» **Task**
Please copy each line of the records below that includes the word "Table".

» **Records for this task**
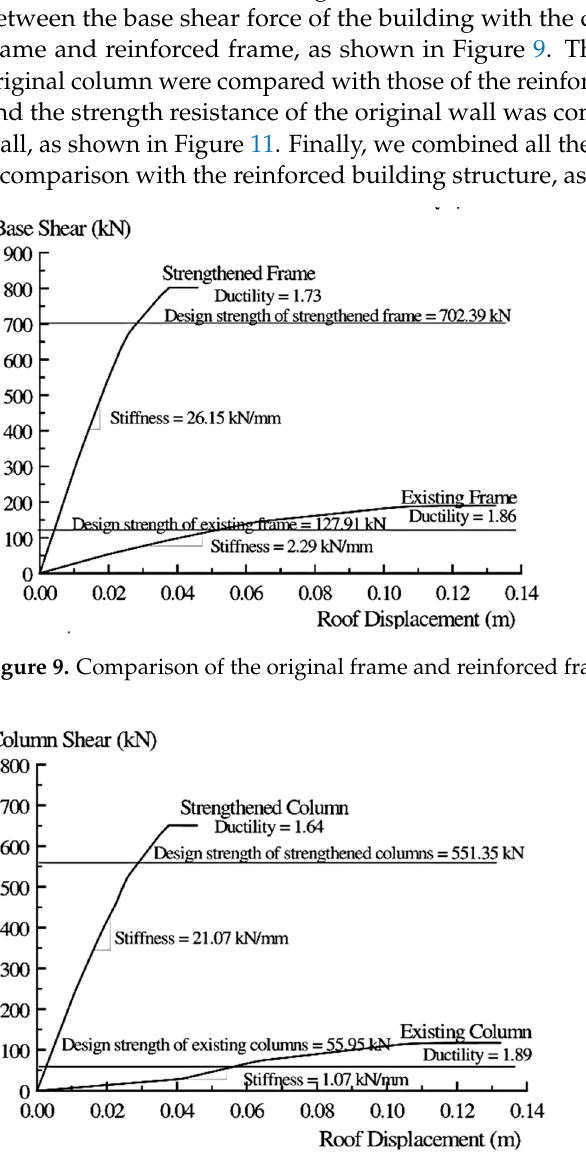
Figure 11. Comparison of the original walls and reinforced walls. Figure 12. Comparison of the original concrete building structure and reinforced concrete building structure. From Figure 9, we can see that the reinforced structure’s stiffness value is 26.15 kN/mm, and its strengthened value is 702.39 kN. By comparison, the original structure has a sti ff - ness value of 2.29 kN/mm and a strengthened value of 127.91 kN. For the reinforced struc- ture, the sti ff ness value and strengthened value are higher than those of the original struc- ture. The strengthened value di ff erence is approximately 14%.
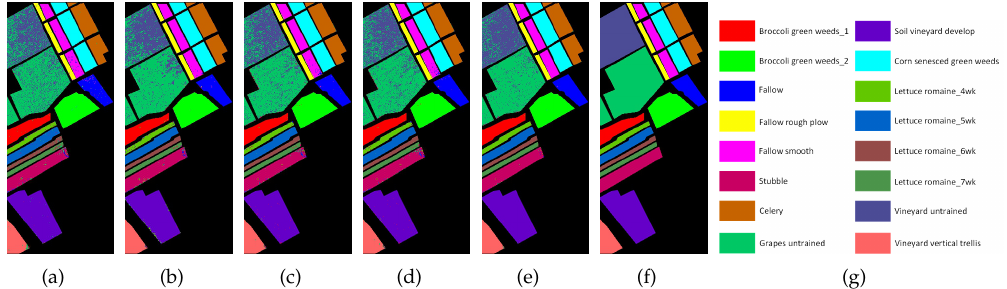
Figure 6. Classification maps for the Salinas data set obtained by different methods: ( a ) PCA; ( b ) ORF; ( c ) ORF-K-Means; ( d ) ORF-BIRCH; ( e ) PRF. In addition, ( f ) is the ground truth, and ( g ) is the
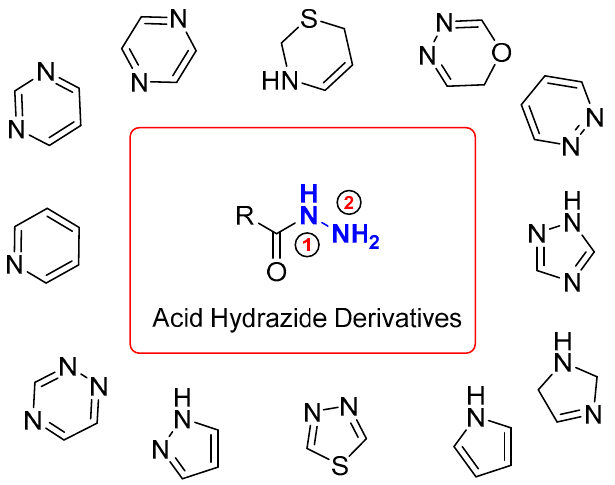
Figure 4. Heterocycles derived from acid hydrazide reported in the literature [8].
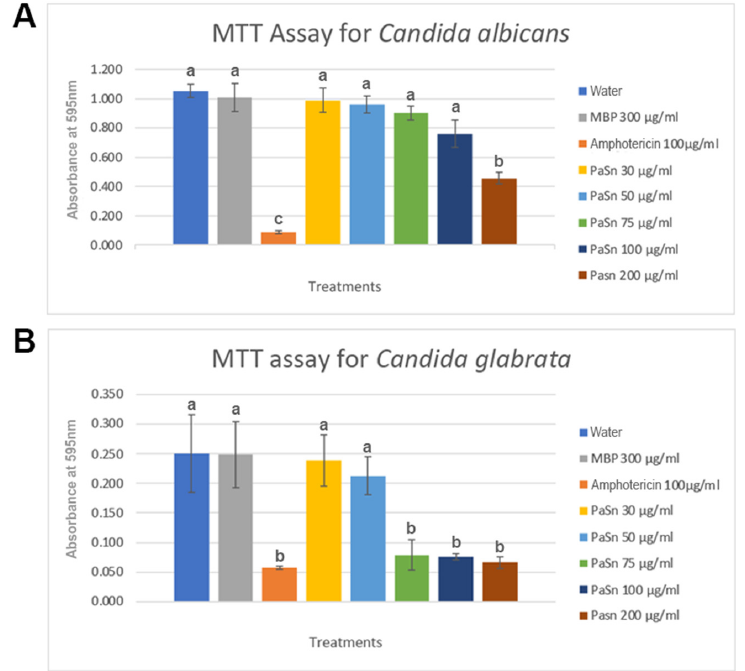
Figure 5. In vitro effects of avocado PaSn recombinant peptide in a human pathogen viability assay. MTT viability assay with different concentrations of PaSn. ( A ) Candida albicans ( B ) Candida glabrata . Each concentration was replicated in three independent experiments. There were significant differences between groups. Multiple group comparisons were tested using analysis of variance (ANOVA) in the SPSS software. Differences were defined as significant at p < 0.05. Different letters indicate a significant difference between groups, while the same letter indicates no difference.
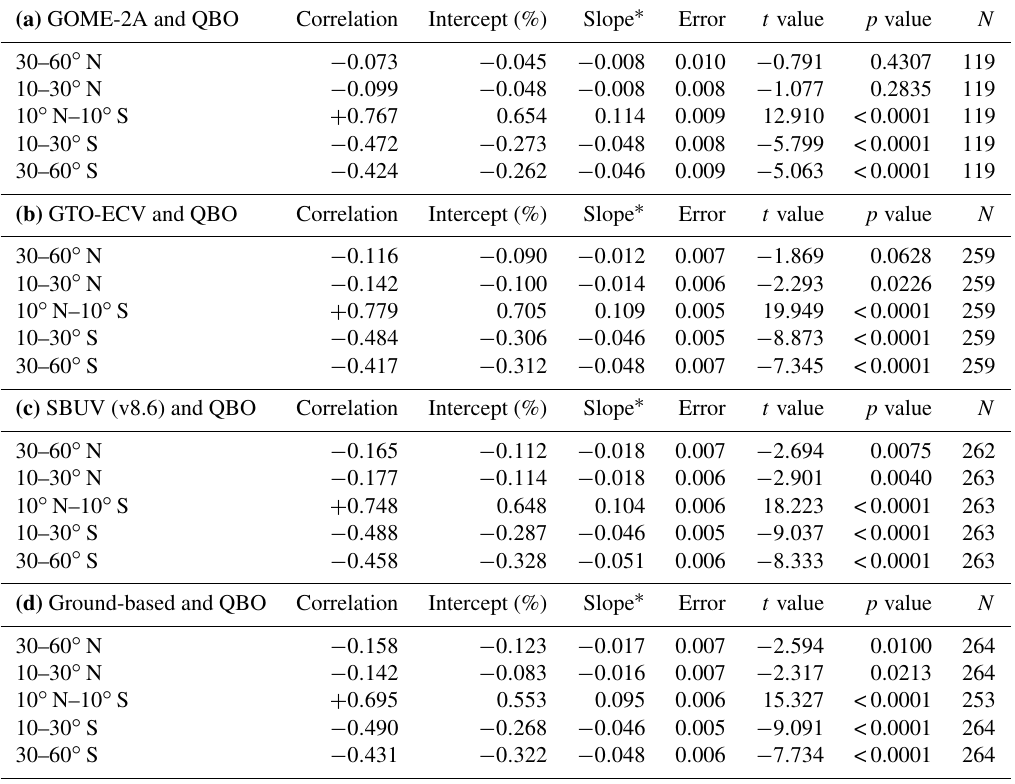
Table 3. Statistics of correlations between deseasonalized total ozone and the QBO at 30hPa for (a) GOME-2A data, (b) GTO-ECV data, (c) SBUV (v8.6) overpass data, and (d) ground-based measurements. (a) GOME-2A and QBO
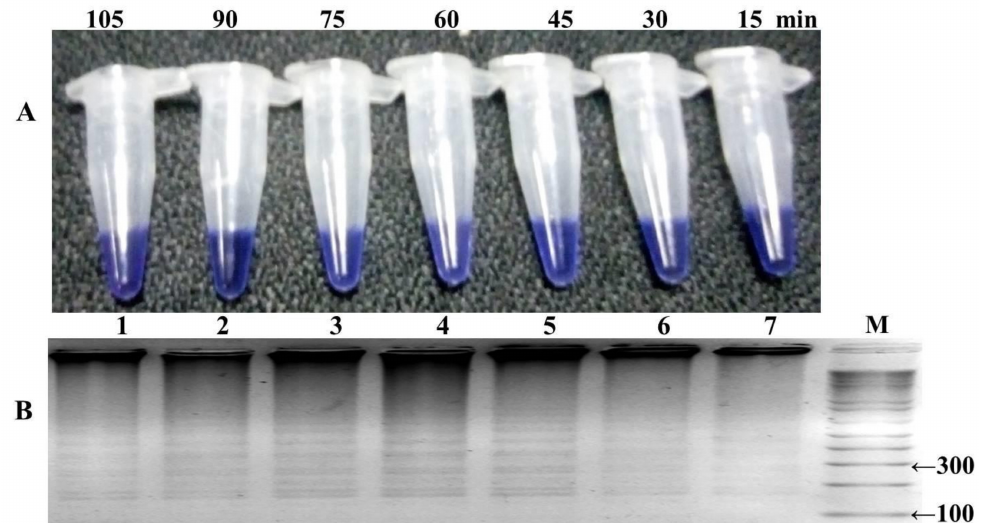
Figure 5. Optimization of the HNB–LAMP reaction at time intervals. ( A ) Assessment was based on HNB color change visualization. A positive reaction started to color change from violet to blue after 45 min at 60–66 ◦ C, indicated by tube no. 5. ( B ) Validation through gel electrophoresis at di ff erent time intervals: M-100 bp ladder, lanes 1 to 7 showed a time range from 15 to 105 min, and the maximum amplification of the LAMP product in a short time was observed at 45 min (lane 5) as compared to the amplification e ffi ciency within 30 and 15 min indicated in lanes 6 and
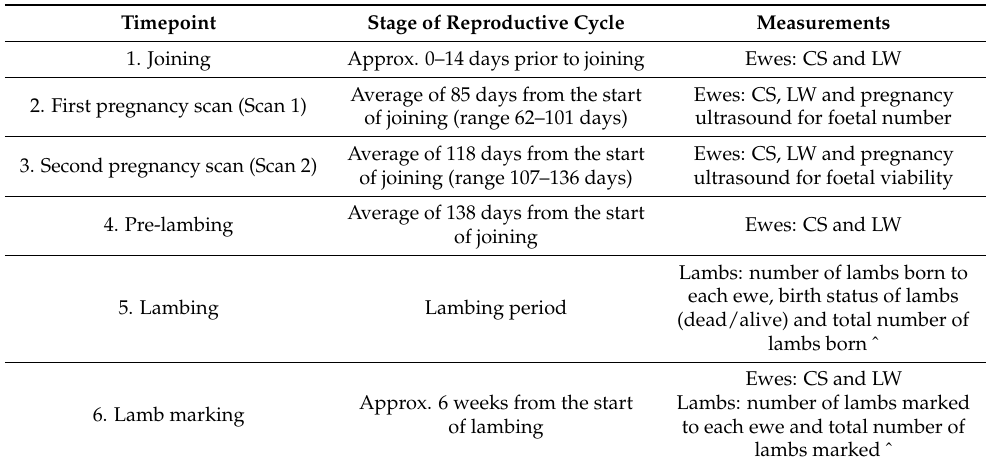
Table 1. Summary of timepoints, corresponding stage of the reproductive cycle and measurements performed throughout the study period for each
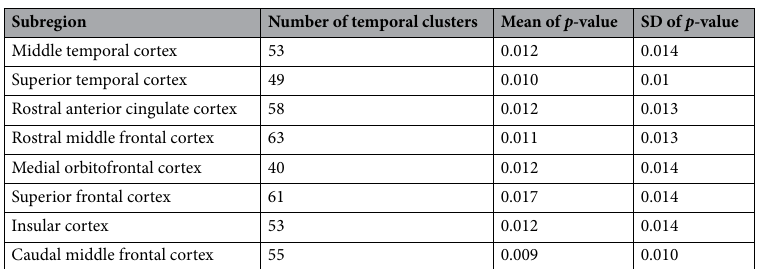
Table 3. Statistics of significant temporal clusters in the comparison between iEEG windows sampled around phrase boundaries and iEEG windows sampled around note onsets within each subregion in all twelve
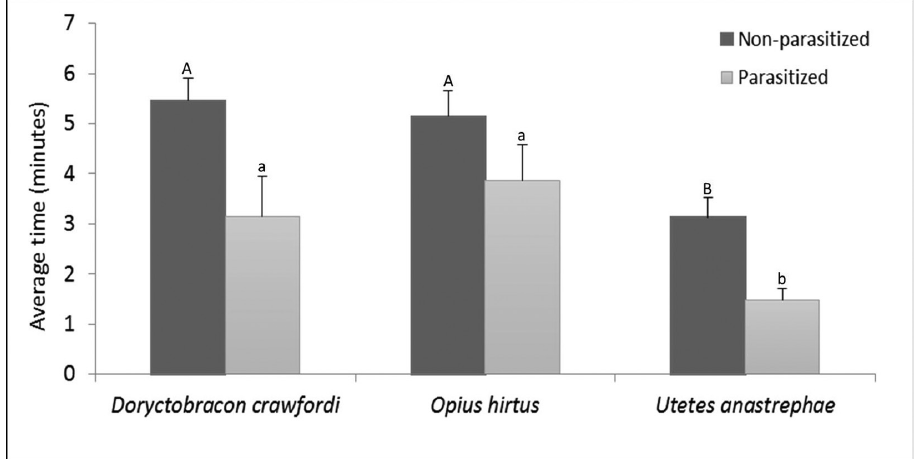
Figure 4. Latency (average ± SE, in minutes) between ovipositions of three native opine parasitoids at- tacking non-parasitized and previously parasitized Anastrepha ludens larvae. Different capital letters indicate statistically significant difference between the bars. Different letters, indicate statistically significant differ- ence between the bars. Different lower case letters, indicate statistically significant difference between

» **Exercise result**
Table 3. Statistics of correlations between deseasonalized total ozone and the QBO at 30hPa for (a) GOME-2A data, (b) GTO-ECV data, (c) SBUV (v8.6) overpass data, and (d) ground-based measurements. (a) GOME-2A and QBO
Table 1. Summary of timepoints, corresponding stage of the reproductive cycle and measurements performed throughout the study period for each
Table 3. Statistics of significant temporal clusters in the comparison between iEEG windows sampled around phrase boundaries and iEEG windows sampled around note onsets within each subregion in all twelve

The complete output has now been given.